Elara Capital initiated coverage on Sagility India with a ‘Buy’ rating, with a target price of Rs 54, looking at an upside of 26% from the current market price. The brokerage said that industry tailwinds, scale-up potential of top accounts, and many other factors contributed to the rating of the stock.

Sagility India: Favourable industry tailwinds for outsourcing

Rising Medical Loss Ratios (MLR) and persistent inflation in administrative costs are forcing US healthcare payers to optimise their cost structures. This creates a strong “outsourcing imperative” for core and non-core workflows like claims adjudication and member services to maintain profitability.

Sagility India: Significant scale-up potential in top accounts

Sagility India has strong connections with major clients, servicing seven of the top 10 US healthcare payers with an average tenure of 18 years for its top-five accounts. Elara expects the revenue from these top-five accounts to have the potential to double through further account mining and service expansion.

“Sagility generated 60% of revenue from the top 3, 71% from the top 5, and 85% from the top 10 as of December 2025. With a view to gauging the potential scale-up in these accounts in the long-term, revenue from the top 3 accounts was $465 million as of December 2025, with potential to be scaled up further by 40%,” said Elara Capital.

Sagility India leadership in a specialised niche

The company has strengthened its market position, moving from a “major contender” in 2019 to a “leader” in Everest Group’s Payer Operations PEAK Matrix by 2023. This reflects its comprehensive, end-to-end capabilities across the payer value chain.

Expansion into high-growth segments

Beyond large payers, Sagility India is successfully targeting the under-penetrated mid-market segment, which saw 28.5% YoY growth as of December 2025. Additionally, the company is expanding its Provider Revenue Cycle Management (RCM) services, which are fueled by a structural shortage of clinical talent in the US.

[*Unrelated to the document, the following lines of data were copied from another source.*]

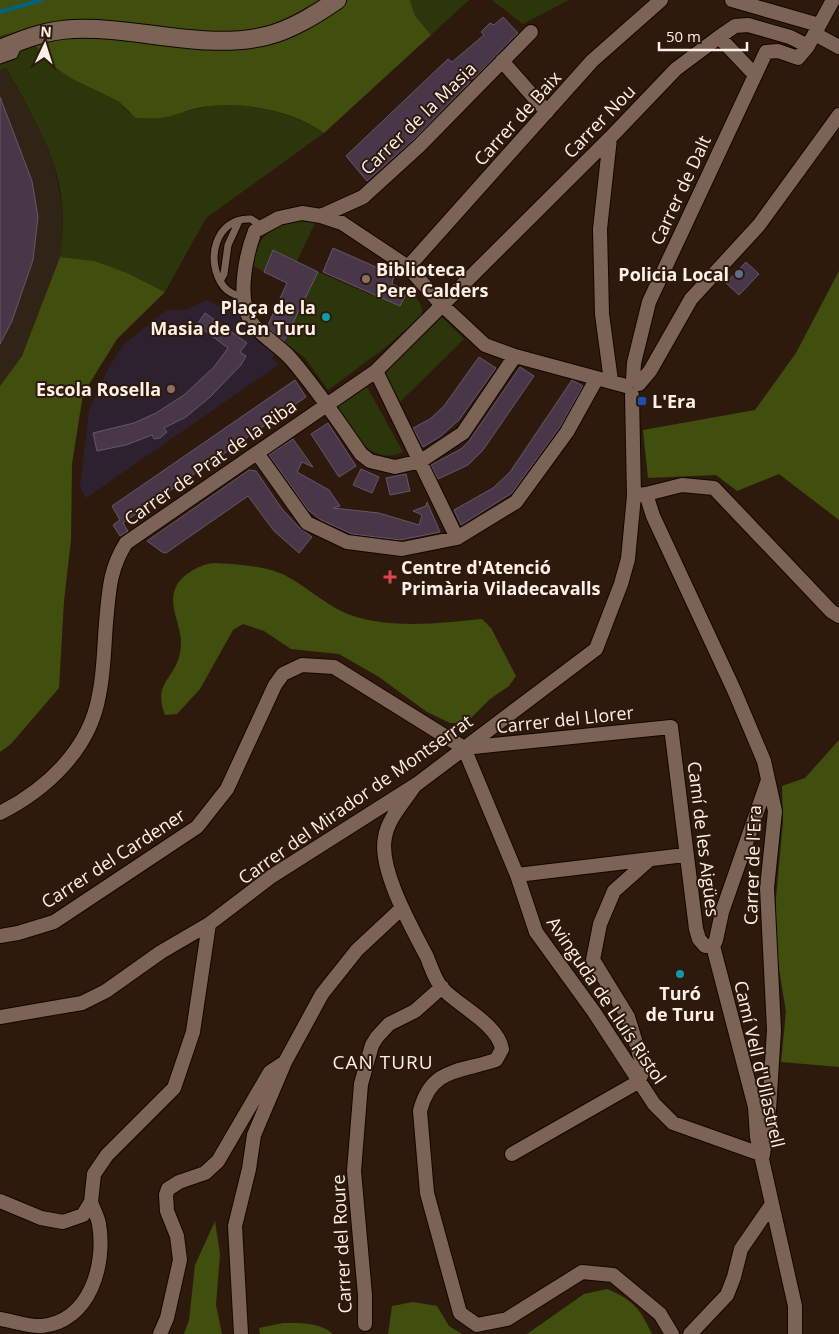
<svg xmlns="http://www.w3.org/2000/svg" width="839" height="1334" font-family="'Open Sans',sans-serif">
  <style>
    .industrial { fill: #302416 }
    .education { fill: #2e212f }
    .green { fill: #2c360b }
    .forest { fill: #404f0d }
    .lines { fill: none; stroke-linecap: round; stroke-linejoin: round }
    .stream { stroke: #00647f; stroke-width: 4 }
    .building { fill: #473749; stroke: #675669 }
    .service-casing { stroke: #140500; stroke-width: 9 }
    .minor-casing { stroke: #140500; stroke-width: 16 }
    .tertiary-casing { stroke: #140500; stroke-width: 20 }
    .service { stroke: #7b6455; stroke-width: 7 }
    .minor { stroke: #7b6455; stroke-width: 14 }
    .tertiary { stroke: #7b6455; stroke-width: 18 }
    .service-dot { fill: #5c6f8a; stroke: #2d1a0d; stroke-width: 2 }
    .education-dot { fill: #8d6e63; stroke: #2d1a0d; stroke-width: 2 }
    .culture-dot { fill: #0f9aa8; stroke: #2d1a0d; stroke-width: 2 }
    .transit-dot { fill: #1a4fb4; stroke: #2d1a0d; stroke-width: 2 }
    .health-dot { fill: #e0444e; stroke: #2d1a0d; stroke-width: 2 }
    .labels { text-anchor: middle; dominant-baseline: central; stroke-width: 4; stroke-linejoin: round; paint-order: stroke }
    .street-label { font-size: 18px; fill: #fef0e8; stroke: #2d1a0d }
    .poi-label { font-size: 18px; font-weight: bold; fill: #fef0e8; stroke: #2d1a0d; text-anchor: start }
    .neighbourhood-label { font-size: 19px; letter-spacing: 1px; fill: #fef0e8; stroke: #2d1a0d }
  </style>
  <rect width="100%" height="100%" fill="#2d1a0d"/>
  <path class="industrial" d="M5,68L39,126L54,165L63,210L60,257L22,356L0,386V70Z"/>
  <path class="education" d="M207,300L229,311H239L246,329L275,355L272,358L278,365L86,498L80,487L89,410L109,367L124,344L167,310H185Z"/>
  <path class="green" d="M410,0H469L431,35L415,17Z
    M492,0H569L523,24Z
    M25,30L72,79L118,101L129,113C146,113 163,115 179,113C192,111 204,106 217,105C248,102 299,115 324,133L206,218L165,292L127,273L95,261L60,257C61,242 64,226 63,211C60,158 31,112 6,68L0,70V36Z
    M298,221L315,223L297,261L274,250L264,272L252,265C255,240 273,223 298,221Z
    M316,271L371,295H377L400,306L408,291C417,298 423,303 422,315L386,347L328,390L305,358L284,342Z
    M442,317L464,339L399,403L384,371Z
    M367,387L403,452C370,467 352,431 336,408Z"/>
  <path class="forest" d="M0,0H410L415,16L431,35L324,133C294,111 240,100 203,107C188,109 174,117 159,118C151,119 143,118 136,118L118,101L72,79L53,66L45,59L25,30L0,36Z
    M60,257L95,261L127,273L165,292L117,339L83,394L72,464L71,540L64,601L59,688L11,744L0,752V386L22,356Z
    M839,271V520L779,474L737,491L716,475L648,478L643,430L755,410L796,353Z
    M214,563C234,564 271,566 288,577C310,589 329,608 353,616C394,629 441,623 482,619L491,628L516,676L509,686L490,699L471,718L461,723H450L427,712L379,677L339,654L291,649L264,631L243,624L233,630L200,689L177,714L165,715C151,679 180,679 181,644C182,626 167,605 176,587C182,574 201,564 214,563Z
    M839,740V1067L781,1062L786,1012L773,932L783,821L782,786L805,778Z
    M215,1221L220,1254L216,1305L222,1334H184L189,1320L195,1265Z
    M607,1289C633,1300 640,1308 652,1334H527L584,1294Z
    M413,1302L437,1306L449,1326L462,1334H388L392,1306Z
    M283,1323C300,1323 320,1322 333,1334H260L259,1328Z"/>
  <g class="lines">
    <path class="stream" d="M0,12L41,0"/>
  </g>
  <path class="building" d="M503,17L518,33L474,78L469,80L470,82L413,140L367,181L346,156L448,59L452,62L484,35L481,32L490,23L494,25Z
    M0,97L32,181L38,217L33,260L12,321L0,344Z
    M333,248L394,275L392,284L408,291L400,306L323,272Z
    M273,250L318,272L284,341L267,327L287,283L264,272Z
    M746,262L759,274L739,295L726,283Z
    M205,313L247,343L240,352L246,356L241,365L210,397L186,417L164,428L167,432L160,438L154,439L152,435L126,445L97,451L93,433L134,423L156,413L184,395L214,367L228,348L197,325Z
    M479,357L496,368L459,420L441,436L423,447L413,428L430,419L444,406Z
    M520,367L534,376L483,450L468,465L438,479L431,465L461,449L469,441Z
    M295,380L306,397L123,523L128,531L120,536L113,525L120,520L112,506Z
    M572,380L583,386L560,427L512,493L461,525L454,510L493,488L510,472Z
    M328,423L356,466L339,477L311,434Z
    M293,439L313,467L302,462L297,472L329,490L340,506L333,508L379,513L419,525L422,515L413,511L426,506L427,502L440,532L400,540L352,534L321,520L308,510L269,455Z
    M361,469L379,477L372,493L353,485Z
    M249,470L256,471L282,509L300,528L312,537L299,553L274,531L248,496L166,553L162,552L147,541Z
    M406,474L410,491L390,495L386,478Z"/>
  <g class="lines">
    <g class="service-casing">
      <path id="service" d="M0,60L14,55L19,44
        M220,281L224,274L228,245L239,221
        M245,298C237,296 229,293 224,287C204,262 215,217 251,219L263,227"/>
    </g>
    <g class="minor-casing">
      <path id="minor" d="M732,0L819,25
        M815,34L839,47
        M719,37L755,75
        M502,61L547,112
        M610,138L600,229L602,314L611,381
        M321,216L363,197L419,146L531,32
        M408,267L592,61L661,0
        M515,356L463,433L421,461L395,467L370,461L361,454C339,422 317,389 291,359C281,347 256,332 250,320C237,296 246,254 255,231L279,218L302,213L321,216L342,223L408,267L441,304L485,345L515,356L626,386
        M376,371L457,538
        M633,380L634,363L649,302L766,52L778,51L798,58L808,46L833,0
        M639,384L650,371L691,299L759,225L839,115
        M257,453L307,523L347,542L402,549L457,538L516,502L567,432L597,378
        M646,494L682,485L714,488L831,611L839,616
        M634,496L646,494L653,516L734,690L764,761L775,811L767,888L774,1030L769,1110L763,1155
        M464,748L517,875L536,932L594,1012L654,1104L673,1123L763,1155
        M464,748L671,727L696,929L699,939L705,946H713
        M768,780L722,912L716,940L713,946L755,1107L757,1137L795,1306V1334
        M413,788C403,803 388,819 385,837C378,869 412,928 427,957C431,967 435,980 442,988C458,1006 498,1024 502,1049L496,1060C461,1072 431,1067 420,1111L427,1193L460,1313L477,1325L507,1319L582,1272L613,1275L660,1314L672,1334
        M0,813C47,789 90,749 99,695C104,672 104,647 106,623C109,592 109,570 126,543L376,371L610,138L676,69L719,37L735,26L748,25L790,37L808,46
        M517,875L685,855
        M0,936L18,933L54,922L197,827L227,789L275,685L283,674L302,665L334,667L464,748
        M0,1017L82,1003L106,991L161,952L209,924L272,876L417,784L596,649L621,584L628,559L634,496L632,395
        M512,1154L638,1082L644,1069L628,1017L593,960L600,924L614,891L650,859
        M0,1201L41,1218L63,1222L83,1215L91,1202L94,1174L107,1155L174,1088L193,1032L209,924
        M0,1319C13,1321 29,1327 42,1326C90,1321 106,1265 99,1224C98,1217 93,1209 91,1202
        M365,1324V1295L354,1171L361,1084L372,1045L377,1037L389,1024L415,1011L442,987
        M160,1334L167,1318L180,1260L177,1236L167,1211L166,1195L168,1189L179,1182L205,1173L218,1161L270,1072L285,1062
        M241,1334L235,1226L249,1169L254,1135L285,1062L322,994L357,950L402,908
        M690,1334L727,1295L734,1277L741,1249L772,1204"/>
    </g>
    <g class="tertiary-casing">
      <path id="tertiary" d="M0,49C24,39 47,30 73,29C136,26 203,51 266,36C291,30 315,15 337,0"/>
    </g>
    <use href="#service" class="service"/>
    <use href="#minor" class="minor"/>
    <use href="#tertiary" class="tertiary"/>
  </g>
  <circle class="service-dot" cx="739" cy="274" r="5"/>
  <g class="education-dot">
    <circle cx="366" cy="279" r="5"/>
    <circle cx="171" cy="389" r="5"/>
  </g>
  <g class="culture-dot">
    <circle cx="326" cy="317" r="5"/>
    <circle cx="680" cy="974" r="5"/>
  </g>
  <rect class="transit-dot" x="637" y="396" width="10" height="10" rx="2.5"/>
  <path class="health-dot" d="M387.5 569.5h5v5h5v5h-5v5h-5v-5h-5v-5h5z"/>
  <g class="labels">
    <g class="street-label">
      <text transform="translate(418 118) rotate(-44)">Carrer de la Masia</text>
      <text transform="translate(517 118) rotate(-48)">Carrer de Baix</text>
      <text transform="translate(599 121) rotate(-46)">Carrer Nou</text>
      <text transform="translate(680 190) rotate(-65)">Carrer de Dalt</text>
      <text transform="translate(210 462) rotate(-35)">Carrer de Prat de la Riba</text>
      <text transform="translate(565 719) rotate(-6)">Carrer del Llorer</text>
      <text transform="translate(355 799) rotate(-35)">Carrer del Mirador de Montserrat</text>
      <text transform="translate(704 839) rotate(83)">Camí de les Aigües</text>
      <text transform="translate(113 858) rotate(-33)">Carrer del Cardener</text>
      <text transform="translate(752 865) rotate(-88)">Carrer de l'Era</text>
      <text transform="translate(607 1000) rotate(56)">Avinguda de Lluís Ristol</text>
      <text transform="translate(760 1064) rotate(77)">Camí Vell d'Ullastrell</text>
      <text transform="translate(341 1244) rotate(-93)">Carrer del Roure</text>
    </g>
    <g class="poi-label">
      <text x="376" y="269">Biblioteca<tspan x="376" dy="21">Pere Calders</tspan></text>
      <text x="729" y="274" text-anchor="end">Policia Local</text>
      <text x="316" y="307" text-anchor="end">Plaça de la<tspan x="316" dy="21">Masia de Can Turu</tspan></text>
      <text x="161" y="389" text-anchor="end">Escola Rosella</text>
      <text x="652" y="401">L'Era</text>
      <text x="401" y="567">Centre d'Atenció<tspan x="401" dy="21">Primària Viladecavalls</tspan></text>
      <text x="680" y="993" text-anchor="middle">Turó<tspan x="680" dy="21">de Turu</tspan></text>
    </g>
    <g class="neighbourhood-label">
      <text x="383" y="1062">CAN TURU</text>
    </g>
  </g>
  <g transform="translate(45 45) rotate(4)" stroke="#2d1a0d" stroke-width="4" paint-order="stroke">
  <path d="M0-4L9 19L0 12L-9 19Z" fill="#fef0e8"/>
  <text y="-8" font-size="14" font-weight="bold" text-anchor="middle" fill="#fef0e8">N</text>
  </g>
  <path d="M659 42v8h88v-8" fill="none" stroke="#fef0e8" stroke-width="2.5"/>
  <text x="666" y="42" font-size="15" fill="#fef0e8" stroke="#2d1a0d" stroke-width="4" paint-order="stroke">50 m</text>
</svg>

Sagility India: Financial deleveraging

Sagility India is expected to post a 20% earnings CAGR through FY26-28. This growth is supported by strong free cash flow generation and the planned full repayment of debt by FY27, which will eliminate finance costs and drive a jump in FY28 earnings.

Sagility India share price performance

The share price of Sagility India has risen 0.8% in the last five trading sessions. The stock has given a return of 16.3% in the past one month. However, the stock has declined 7.8% in the last six months and 1.9% over the previous 12 months.